Bill Stewart: Many of the fires around the greater Bay Area are in areas that didn't burn 30 years ago because they were cattle ranches. They had cattle on them, and that helped reduce fuels. Now those areas have turned into parks or 5- and 10-acre residential lots. So much development has been about what's aesthetically pleasing, so we've ended up with a landscape that, during hot and dry seasons, there's a lot more fuel and it becomes a much riskier situation.

Q: The era of megafires in California has been decades in the making. How can public agencies begin to counter that over the next few years?

Quinn-Davidson: We need to create a more robust and sustainable fire workforce. Right now, they're so beat down at the end of fire season – especially as fire season is getting longer in California – that there's basically no capacity the rest of the year to do any of the proactive stuff we need to be doing. So we need to create more jobs, and those jobs need to be dedicated to fire management and land management.

Christian Science Monitor, Aug. 24, 2020


Historical fire suppression

“We have put out fires for 100 years. Now we are paying the price,” said Scott Stephens, a professor of fire science at UC Berkeley. “It will take a while to make these forests healthy again. But it's absolutely possible.”

Stephens, the UC fire scientist, estimates that before the Gold Rush, roughly 4.5 million acres a year in California burned. By the 1950s and 1960s, that was down to about 250,000 acres a year. In recent years, it has approached 2 million acres a year.

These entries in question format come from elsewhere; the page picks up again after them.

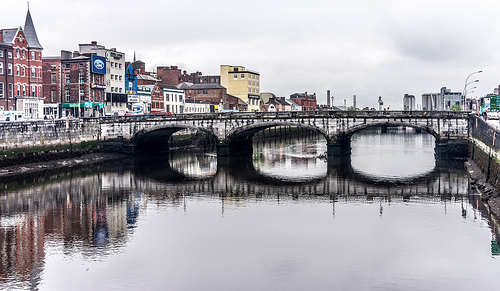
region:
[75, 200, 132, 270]
reflection in the water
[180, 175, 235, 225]
water next to the bridge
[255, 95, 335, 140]
bridge above the water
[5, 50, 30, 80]
windows on the building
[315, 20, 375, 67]
white sky above bridge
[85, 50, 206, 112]
many buildings next to bridge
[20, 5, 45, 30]
top of the tower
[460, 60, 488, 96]
lights next to bridge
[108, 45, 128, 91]
white building next to bridge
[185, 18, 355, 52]
clouds in the sky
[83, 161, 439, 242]
reflection is in water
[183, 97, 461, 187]
the bridge is over water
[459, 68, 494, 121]
the light posts is silver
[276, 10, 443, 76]
the sky is cloudy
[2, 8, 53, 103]
the buiding is brick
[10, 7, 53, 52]
the steeple is gray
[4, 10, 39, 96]
the steeple is on building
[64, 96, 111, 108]
the awning is green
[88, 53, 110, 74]
the sign is blue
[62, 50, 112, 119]
the sign is on building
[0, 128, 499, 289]
calm shiny water in the middle of a city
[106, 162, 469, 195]
reflection of a bridge in the water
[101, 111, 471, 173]
bridge spanning water flowing through a city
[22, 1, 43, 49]
pointed roof atop a red building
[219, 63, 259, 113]
tall square yellow building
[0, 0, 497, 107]
cloudy hazy sky above the city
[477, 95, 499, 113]
small green and white directional signs on a highway to the right of the bridge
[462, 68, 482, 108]
row of streetlights to the right of the bridge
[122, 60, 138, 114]
blue building to the left of the bridge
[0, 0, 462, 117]
entire range of buildings surrounding the water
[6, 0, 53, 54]
Steeple on a building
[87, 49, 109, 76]
Blue sign with oval photo inside.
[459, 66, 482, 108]
Street lights.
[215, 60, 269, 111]
Cream colored building.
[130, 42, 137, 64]
Building steeple in the distance.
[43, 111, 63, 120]
People walking.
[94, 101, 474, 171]
Bridge over a body of water.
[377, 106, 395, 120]
People crossing the bridge.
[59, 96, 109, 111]
Green awning on building.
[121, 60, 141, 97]
Blue building with brown roof.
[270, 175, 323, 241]
part of a water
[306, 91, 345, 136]
part of a bridge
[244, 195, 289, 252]
part of a water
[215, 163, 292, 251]
part of a surface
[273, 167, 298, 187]
part of a reflection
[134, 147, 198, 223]
part of a river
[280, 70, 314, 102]
part of a house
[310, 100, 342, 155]
part of a pillar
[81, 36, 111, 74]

San Jose Mercury News, Aug 23, 2020


Limited firefighting resources

At the statewide level, we do get into this mode where we start wondering where the biggest loss is going to be, what's the highest priority, and that is where the resources are going to go,” said Lenya Quinn-Davidson, a fire expert with the University of California Cooperative Extension.

Los Angeles Times, Aug. 22, 2020


Smoke impact on fresh produce

According to a 2018 preliminary UC Cooperative Extension Sonoma study, smoke from 2017 fires had little impact on local Sonoma County produce.

Based on preliminary findings, "...produce safety was not significantly affected by the fires and may be mitigated by washing produce."

The Californian, August 21, 2020

Posted on Friday, August 28, 2020 at 9:07 AM

Comments:

1.
Thanks for this article, it really stresses how severe fires can effect the environment. It is important that everyone as a collective helps by cleaning up brush and hydrating the areas that are most susceptible to fires. Irrigation systems are the easiest solution, clearly not being able to installed everywhere.